**TASK INSTRUCTIONS**
Going down the listing below, print exactly each line from the one with "unpacking and repacking." up to and including the one with "the International Organization", and skip the rest.

**DATA RECORDS**
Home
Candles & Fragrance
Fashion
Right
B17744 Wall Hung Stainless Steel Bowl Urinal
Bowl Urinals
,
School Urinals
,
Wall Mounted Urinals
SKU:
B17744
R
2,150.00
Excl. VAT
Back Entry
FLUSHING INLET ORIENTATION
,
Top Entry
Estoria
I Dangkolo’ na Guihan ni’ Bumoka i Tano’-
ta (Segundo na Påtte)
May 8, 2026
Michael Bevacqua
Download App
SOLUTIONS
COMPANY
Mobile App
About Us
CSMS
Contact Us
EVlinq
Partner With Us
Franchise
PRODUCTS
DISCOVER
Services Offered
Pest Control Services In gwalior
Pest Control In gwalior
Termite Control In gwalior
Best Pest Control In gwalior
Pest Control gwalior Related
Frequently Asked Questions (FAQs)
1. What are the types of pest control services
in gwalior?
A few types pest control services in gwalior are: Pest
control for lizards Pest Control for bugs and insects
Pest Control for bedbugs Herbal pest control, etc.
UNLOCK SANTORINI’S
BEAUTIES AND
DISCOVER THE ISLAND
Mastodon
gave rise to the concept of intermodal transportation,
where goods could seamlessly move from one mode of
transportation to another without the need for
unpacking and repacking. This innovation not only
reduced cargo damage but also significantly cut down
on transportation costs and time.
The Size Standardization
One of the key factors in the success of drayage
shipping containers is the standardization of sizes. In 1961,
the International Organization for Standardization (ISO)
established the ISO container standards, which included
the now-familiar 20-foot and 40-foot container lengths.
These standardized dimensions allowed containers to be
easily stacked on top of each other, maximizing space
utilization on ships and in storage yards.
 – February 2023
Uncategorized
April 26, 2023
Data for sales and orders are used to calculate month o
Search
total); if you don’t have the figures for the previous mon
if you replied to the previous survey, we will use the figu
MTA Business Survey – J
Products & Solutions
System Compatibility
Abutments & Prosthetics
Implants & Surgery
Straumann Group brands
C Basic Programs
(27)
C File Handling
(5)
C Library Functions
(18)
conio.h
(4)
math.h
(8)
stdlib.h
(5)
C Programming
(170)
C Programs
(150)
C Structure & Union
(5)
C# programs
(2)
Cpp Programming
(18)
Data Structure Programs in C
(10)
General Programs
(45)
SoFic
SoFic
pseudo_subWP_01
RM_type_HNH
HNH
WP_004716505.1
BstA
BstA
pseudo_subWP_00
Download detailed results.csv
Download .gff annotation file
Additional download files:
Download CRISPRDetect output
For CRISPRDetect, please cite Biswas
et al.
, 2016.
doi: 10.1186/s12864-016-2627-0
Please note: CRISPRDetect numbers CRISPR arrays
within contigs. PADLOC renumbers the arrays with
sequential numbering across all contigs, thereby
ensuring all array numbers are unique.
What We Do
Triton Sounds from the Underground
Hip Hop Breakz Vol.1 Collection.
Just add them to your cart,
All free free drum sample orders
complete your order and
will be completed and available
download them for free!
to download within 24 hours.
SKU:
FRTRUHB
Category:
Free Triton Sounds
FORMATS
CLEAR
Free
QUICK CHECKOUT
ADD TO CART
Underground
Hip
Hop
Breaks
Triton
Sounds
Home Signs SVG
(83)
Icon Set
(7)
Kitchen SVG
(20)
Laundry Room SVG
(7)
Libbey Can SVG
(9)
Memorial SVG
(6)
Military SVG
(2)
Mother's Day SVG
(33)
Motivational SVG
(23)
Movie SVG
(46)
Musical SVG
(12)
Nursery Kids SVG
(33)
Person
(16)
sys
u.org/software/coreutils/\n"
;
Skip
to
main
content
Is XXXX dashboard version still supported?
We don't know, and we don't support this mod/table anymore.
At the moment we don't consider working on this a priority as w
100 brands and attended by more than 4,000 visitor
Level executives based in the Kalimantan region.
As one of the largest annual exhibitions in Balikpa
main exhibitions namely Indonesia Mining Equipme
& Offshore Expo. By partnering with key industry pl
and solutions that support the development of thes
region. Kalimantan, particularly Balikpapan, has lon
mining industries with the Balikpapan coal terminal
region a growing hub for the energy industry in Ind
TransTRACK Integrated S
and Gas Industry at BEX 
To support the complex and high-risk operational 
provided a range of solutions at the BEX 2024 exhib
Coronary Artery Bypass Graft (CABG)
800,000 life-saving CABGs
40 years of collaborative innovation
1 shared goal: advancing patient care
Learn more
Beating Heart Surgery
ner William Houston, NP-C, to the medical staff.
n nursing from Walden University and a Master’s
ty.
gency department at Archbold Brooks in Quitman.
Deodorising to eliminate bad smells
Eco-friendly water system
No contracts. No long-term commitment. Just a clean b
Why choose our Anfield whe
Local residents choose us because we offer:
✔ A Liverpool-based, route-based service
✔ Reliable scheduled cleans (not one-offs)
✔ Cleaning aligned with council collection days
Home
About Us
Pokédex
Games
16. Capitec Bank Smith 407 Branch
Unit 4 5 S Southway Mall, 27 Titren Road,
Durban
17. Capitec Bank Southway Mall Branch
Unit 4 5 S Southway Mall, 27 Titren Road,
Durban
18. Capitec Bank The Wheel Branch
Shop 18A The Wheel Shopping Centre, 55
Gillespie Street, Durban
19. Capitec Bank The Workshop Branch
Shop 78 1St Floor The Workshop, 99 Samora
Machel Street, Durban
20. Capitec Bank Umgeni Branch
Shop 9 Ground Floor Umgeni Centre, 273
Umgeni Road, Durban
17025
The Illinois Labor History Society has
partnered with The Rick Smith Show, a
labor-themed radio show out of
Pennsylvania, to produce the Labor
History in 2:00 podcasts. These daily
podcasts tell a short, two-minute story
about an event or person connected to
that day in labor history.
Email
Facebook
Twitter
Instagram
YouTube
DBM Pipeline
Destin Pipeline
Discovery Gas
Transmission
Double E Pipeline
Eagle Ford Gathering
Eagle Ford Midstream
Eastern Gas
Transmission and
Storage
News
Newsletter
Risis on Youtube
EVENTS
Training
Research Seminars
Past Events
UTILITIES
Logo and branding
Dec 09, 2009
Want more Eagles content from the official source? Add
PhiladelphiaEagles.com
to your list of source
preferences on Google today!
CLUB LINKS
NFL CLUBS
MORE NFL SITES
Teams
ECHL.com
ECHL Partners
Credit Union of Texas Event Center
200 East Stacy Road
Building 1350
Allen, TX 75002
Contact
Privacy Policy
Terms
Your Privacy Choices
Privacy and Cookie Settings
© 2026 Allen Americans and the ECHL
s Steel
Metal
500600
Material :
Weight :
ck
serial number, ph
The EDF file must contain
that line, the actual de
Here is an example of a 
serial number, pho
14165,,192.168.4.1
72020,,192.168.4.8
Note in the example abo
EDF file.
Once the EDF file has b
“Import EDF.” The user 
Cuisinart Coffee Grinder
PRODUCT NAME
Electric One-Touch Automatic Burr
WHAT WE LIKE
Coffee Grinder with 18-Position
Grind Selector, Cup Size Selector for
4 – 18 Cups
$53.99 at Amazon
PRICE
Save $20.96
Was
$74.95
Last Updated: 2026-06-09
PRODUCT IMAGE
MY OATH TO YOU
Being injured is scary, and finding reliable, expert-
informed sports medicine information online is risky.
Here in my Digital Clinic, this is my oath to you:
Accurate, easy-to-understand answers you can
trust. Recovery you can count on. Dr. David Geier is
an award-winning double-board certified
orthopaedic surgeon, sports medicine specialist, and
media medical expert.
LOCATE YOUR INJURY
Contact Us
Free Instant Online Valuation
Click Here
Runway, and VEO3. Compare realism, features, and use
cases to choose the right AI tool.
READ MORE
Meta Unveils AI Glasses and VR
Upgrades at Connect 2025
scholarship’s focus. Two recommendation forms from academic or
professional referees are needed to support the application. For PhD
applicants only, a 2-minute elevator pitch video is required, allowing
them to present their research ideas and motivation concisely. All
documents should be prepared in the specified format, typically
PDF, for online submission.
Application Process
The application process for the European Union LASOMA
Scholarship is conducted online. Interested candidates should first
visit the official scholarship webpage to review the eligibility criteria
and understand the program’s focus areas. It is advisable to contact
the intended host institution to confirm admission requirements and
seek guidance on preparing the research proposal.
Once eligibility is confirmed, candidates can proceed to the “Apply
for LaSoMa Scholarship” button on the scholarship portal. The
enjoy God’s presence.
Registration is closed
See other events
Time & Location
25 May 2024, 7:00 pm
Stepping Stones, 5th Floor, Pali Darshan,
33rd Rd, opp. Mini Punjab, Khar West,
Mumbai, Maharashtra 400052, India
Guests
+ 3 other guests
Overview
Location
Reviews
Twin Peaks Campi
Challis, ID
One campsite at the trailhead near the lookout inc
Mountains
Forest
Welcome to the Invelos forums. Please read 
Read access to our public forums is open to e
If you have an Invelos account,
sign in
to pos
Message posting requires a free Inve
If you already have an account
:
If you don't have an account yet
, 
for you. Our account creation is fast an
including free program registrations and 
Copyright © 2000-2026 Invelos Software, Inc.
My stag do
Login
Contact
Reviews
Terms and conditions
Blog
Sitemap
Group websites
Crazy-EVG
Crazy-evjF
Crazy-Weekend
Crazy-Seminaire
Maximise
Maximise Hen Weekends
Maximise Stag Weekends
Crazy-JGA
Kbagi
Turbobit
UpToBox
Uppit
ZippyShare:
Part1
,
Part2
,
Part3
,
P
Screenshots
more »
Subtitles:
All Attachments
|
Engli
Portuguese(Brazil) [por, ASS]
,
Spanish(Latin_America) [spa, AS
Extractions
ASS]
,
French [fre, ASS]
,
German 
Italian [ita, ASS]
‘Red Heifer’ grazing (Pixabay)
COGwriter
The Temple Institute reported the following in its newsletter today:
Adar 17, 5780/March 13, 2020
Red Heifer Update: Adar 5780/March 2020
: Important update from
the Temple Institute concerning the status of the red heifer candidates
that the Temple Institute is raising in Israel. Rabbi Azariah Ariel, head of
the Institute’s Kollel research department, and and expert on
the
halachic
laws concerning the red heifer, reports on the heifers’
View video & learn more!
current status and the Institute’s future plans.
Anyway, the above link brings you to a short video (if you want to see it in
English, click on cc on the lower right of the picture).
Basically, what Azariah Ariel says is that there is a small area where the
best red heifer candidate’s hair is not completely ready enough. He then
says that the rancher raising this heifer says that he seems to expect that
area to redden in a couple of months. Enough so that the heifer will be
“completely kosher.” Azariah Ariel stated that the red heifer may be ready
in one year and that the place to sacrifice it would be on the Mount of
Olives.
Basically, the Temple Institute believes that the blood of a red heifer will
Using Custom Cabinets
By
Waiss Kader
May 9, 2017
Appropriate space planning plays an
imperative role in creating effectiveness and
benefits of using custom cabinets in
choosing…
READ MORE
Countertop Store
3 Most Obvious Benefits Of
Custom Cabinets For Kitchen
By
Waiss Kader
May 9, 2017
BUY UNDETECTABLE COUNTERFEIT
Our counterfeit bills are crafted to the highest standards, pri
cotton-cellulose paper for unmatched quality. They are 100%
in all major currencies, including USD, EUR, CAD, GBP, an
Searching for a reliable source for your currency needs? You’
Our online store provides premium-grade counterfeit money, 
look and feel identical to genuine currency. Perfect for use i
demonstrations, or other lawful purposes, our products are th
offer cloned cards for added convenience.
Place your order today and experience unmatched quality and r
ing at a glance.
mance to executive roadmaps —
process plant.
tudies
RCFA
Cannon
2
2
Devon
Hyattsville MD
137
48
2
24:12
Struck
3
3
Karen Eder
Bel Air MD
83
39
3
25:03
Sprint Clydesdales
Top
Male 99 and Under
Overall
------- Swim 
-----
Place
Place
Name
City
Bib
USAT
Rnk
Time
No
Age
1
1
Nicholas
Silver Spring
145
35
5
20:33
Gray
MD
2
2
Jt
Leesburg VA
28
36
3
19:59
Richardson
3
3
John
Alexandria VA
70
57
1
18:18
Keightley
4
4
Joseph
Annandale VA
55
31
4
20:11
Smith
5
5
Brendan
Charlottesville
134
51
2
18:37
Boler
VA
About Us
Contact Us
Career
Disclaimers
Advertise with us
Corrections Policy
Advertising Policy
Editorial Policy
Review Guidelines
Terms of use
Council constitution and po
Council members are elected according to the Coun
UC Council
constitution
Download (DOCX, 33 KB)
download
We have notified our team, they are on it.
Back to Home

**WRITTEN ANSWER**
unpacking and repacking. This innovation not only
reduced cargo damage but also significantly cut down
on transportation costs and time.
The Size Standardization
One of the key factors in the success of drayage
shipping containers is the standardization of sizes. In 1961,
the International Organization for Standardization (ISO)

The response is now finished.